* **PAGE**
((

L’autre ancienne (ils sont fâchés depuis) éminence grise de Bolloré est Pierre Aïm. Magouilleur tombé pour détournement de fonds à Paris, réfugié au Sénégal auprès des présidents Diouf puis Wade, il est le grand ami des dictateurs africains : le Ttchadien Idriss Déby, le Congolais Sassou-Nguesso, qui ont été “top” avec lui comme il le déclare dans un entretien hallucinant au Quotidien sénégalais du 7 juillet 2006, le Marocain Hassan II, Bédié l’ex président ivoirien qui a lancé le premier le concept raciste “d’ivoirité”... En dehors de ses affaires françaises, Aïm oeuvre en Afrique dans les télécommunications et le transport via sa société Saga revendue à Bolloré en 1996. Il entre alors dans le groupe de ce dernier. On reparlera du soutien indéfectible au boucher Sassou-Nguesso, mais précisons qu’Aïm aurait utilisé sa société pour fournir du matériel militaire aux génocidaires rwandais.

))

* **LIGNES DE DONNÉES**
((

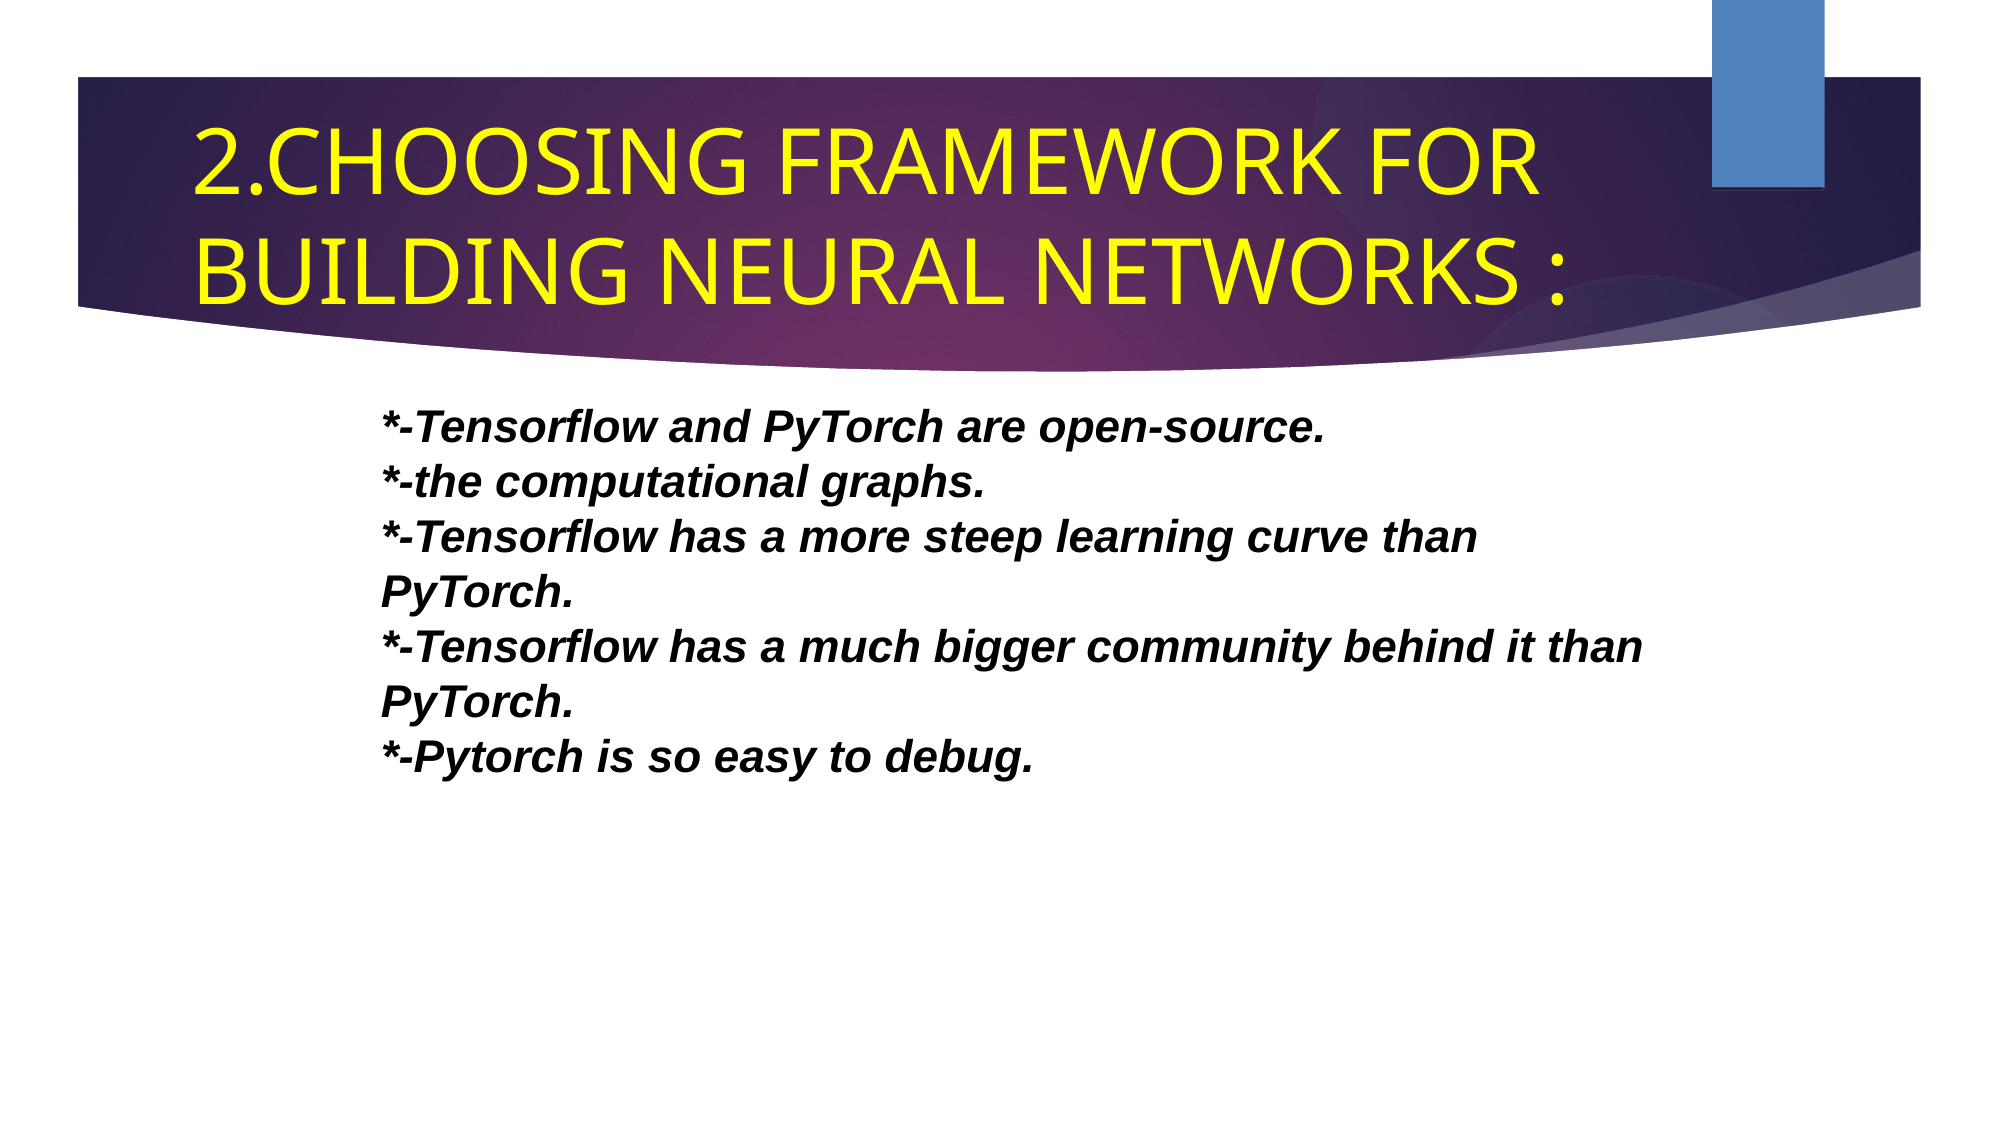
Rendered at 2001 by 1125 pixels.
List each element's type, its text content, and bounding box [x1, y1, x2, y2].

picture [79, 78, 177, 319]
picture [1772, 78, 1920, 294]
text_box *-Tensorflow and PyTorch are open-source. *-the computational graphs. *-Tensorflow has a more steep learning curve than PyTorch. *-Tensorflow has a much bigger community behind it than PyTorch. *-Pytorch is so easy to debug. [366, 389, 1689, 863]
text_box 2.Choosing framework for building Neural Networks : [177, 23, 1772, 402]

))
((

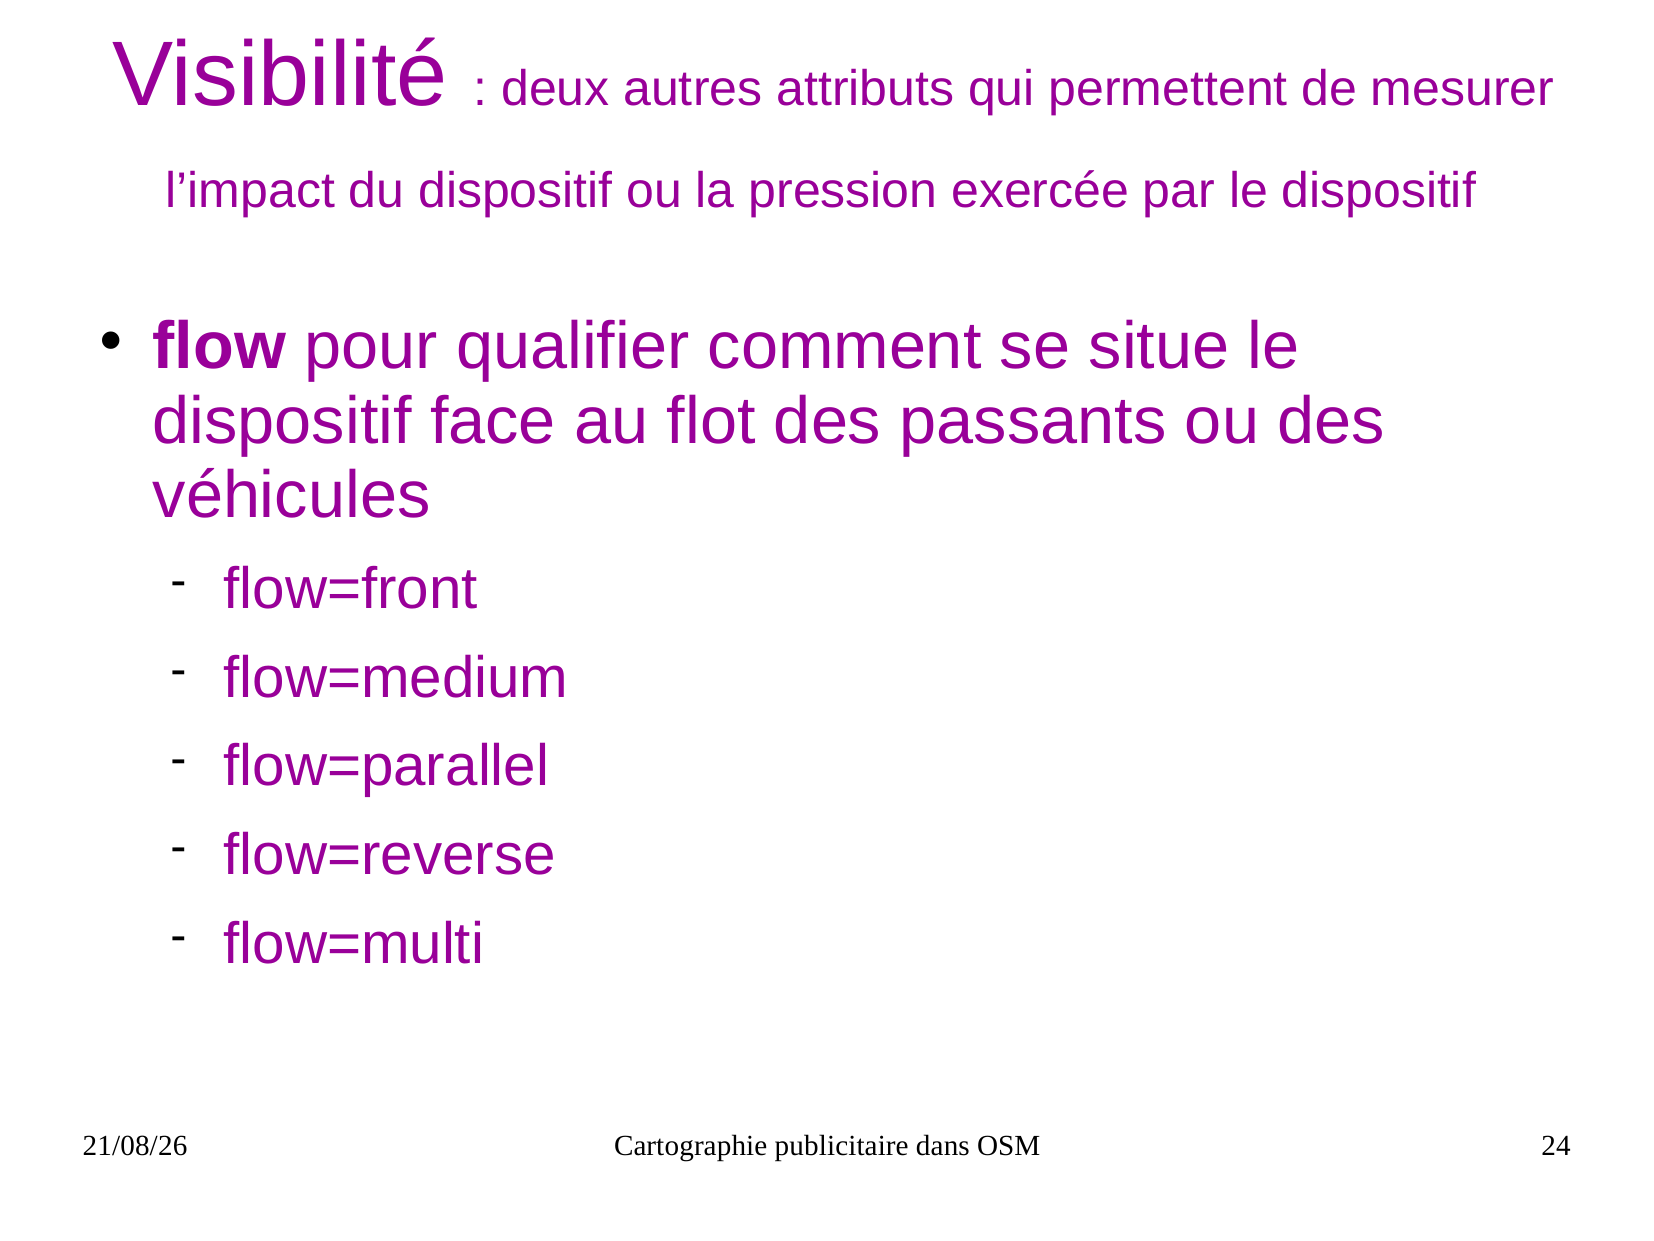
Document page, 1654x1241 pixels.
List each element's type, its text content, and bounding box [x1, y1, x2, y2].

))

* **ACTIONS DEMANDÉES**
1. Répondez à ces questions sur le texte sur Pierre Aïm :
(a) Dans quel journal et à quelle date Pierre Aïm a-t-il accordé l'entretien mentionné ?
(b) Comment s'appelle la société revendue à Bolloré, et en quelle année l'a-t-elle été ?
(c) Dans quels secteurs Pierre Aïm œuvre-t-il en Afrique ?
2. Énumérez tous les dirigeants africains que le texte sur Pierre Aïm présente comme ses grands amis.
3. Prolongez le texte sur Pierre Aïm à la suite de sa dernière phrase.
Les lignes de données n'ont aucun lien avec le texte sur Pierre Aïm.

* **RÉPONSES FOURNIES**
1.
(a) Dans le Quotidien sénégalais, le 7 juillet 2006.
(b) Elle s'appelle Saga et a été revendue en 1996.
(c) Il œuvre dans les télécommunications et le transport.

2. Idriss Déby, Sassou-Nguesso, Hassan II, Bédié

3.
Bolloré et les dictatures.
Aux côtés de différentes officines françaises, Bolloré, aidé par ses deux sinistres adjoints, a donné un sérieux coup de main à Sassou-Nguesso, beau père de Bongo, pour reprendre le pouvoir au Congo Brazzaville. L’ancien chef d’état (1979-1991), écarté du pouvoir, ruminait dans son coin. Devenu seigneur de la guerre à la tête de ses Cobras, aidé par les réseaux françafricains(6), il s’empare de nouveau du Congo par un coup d’état en octobre 1997. La guerre civile débutée en juin 1997 qui précède le retour de Sassou à la tête du pays a fait 10 000 morts.
Une fois au pouvoir, Sassou, toujours soutenu par l’état français, se lance dans une politique de dilapidation des fonds publics pour mener un fastueux train de vie. Plus grave, il se lance dans une politique d’épuration ethnique responsable de probablement plus de morts que les conflits du Kossovo, du Timor oriental et de la Tchetchénie réunis. Une mission de l’ONU établit en 1999 que cette sinistre politique a fait passer la population des villes de Nkayi et Dolisie de 120 000 à 3 500 habitantEs compte tenu des massacres et de l’exode.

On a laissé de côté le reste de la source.